*** Data segment ***

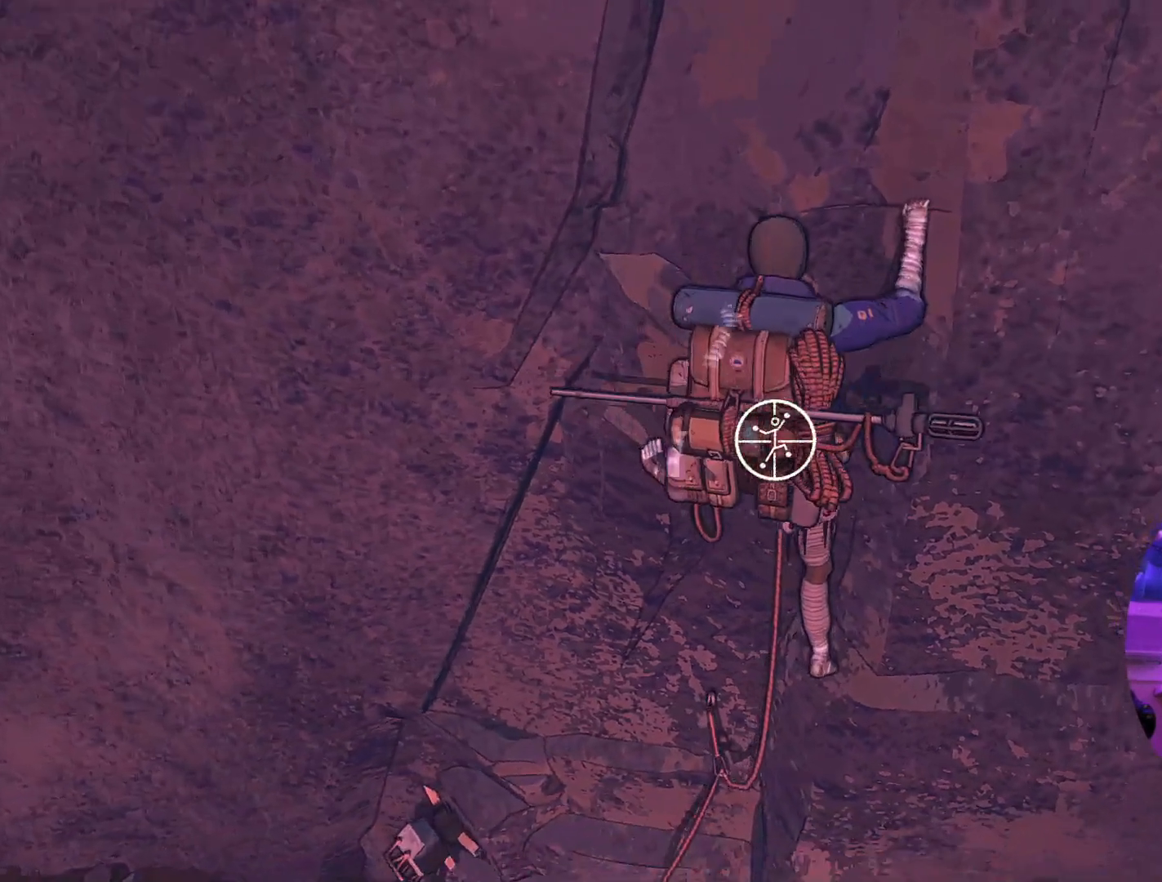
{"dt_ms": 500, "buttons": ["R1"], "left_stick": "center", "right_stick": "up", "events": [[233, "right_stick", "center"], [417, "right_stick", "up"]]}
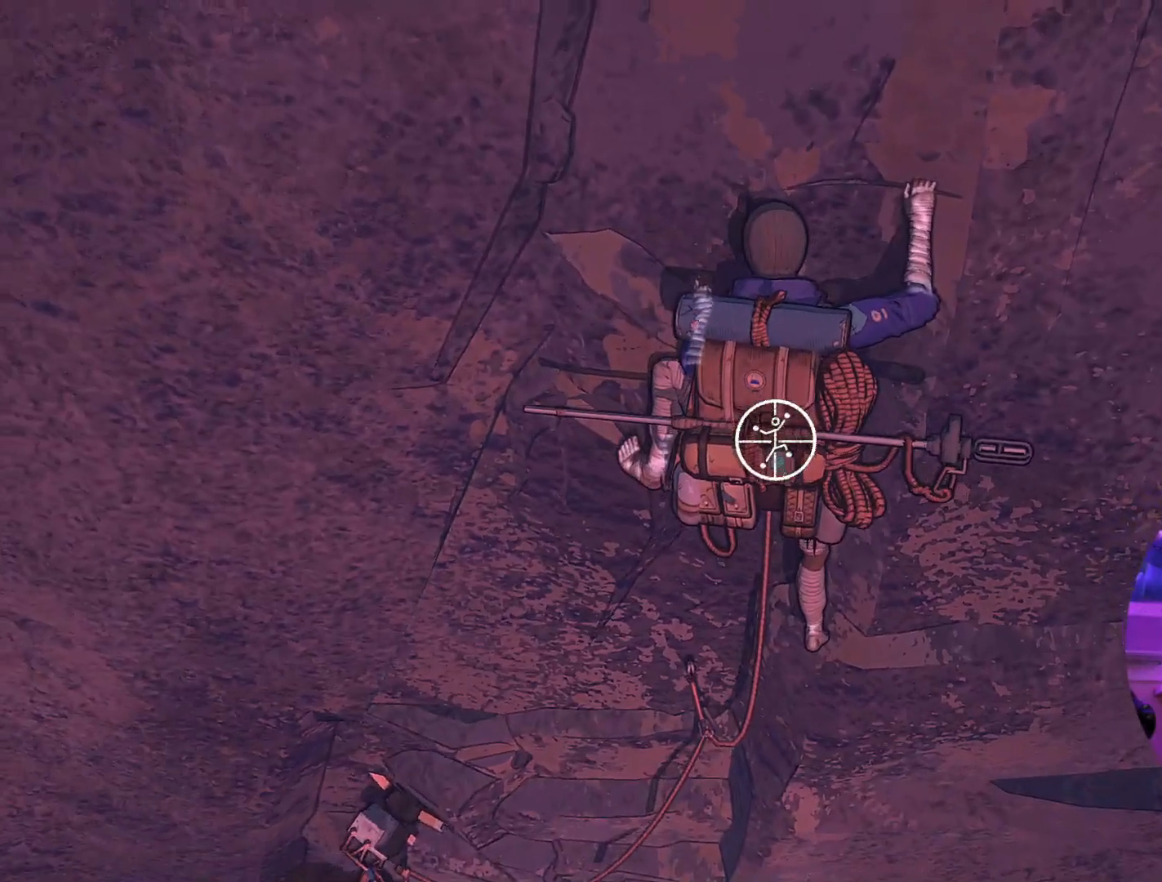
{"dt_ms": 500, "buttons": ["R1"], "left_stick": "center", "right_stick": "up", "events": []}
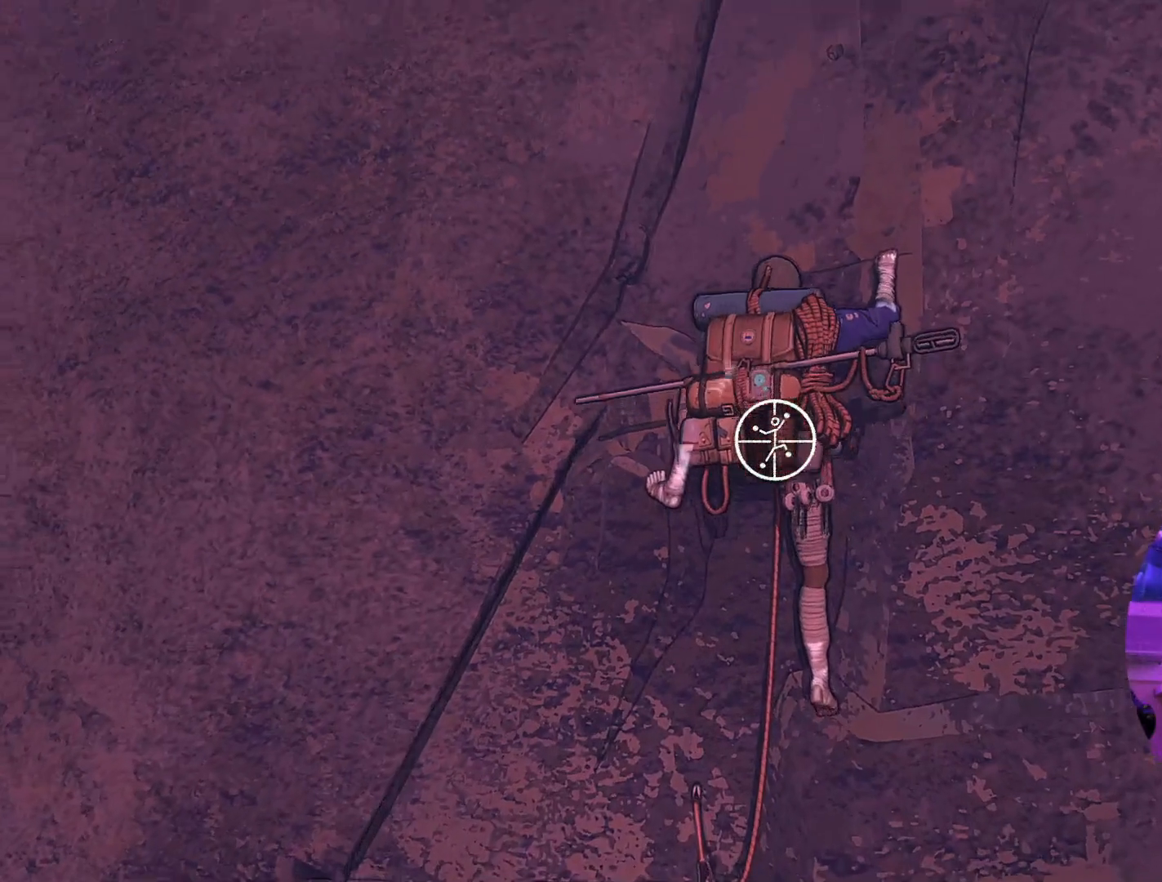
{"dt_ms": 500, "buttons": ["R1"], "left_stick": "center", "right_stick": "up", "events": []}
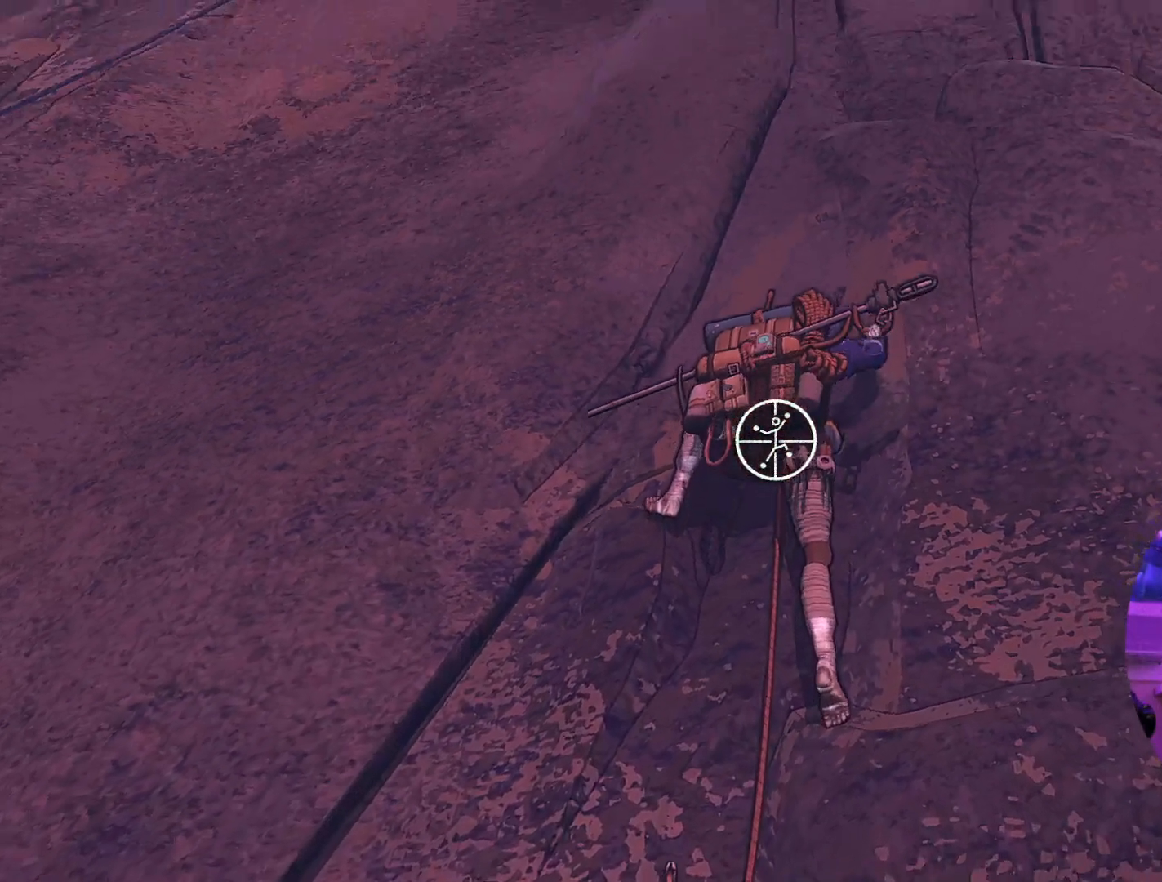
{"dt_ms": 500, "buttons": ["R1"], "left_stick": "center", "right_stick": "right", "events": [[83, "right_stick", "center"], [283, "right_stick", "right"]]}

***

▶ _About this exercise_
Return every line above word for word, minus images.

▶ _Task output_
{"dt_ms": 500, "buttons": ["R1"], "left_stick": "center", "right_stick": "up", "events": [[233, "right_stick", "center"], [417, "right_stick", "up"]]}
{"dt_ms": 500, "buttons": ["R1"], "left_stick": "center", "right_stick": "up", "events": []}
{"dt_ms": 500, "buttons": ["R1"], "left_stick": "center", "right_stick": "up", "events": []}
{"dt_ms": 500, "buttons": ["R1"], "left_stick": "center", "right_stick": "right", "events": [[83, "right_stick", "center"], [283, "right_stick", "right"]]}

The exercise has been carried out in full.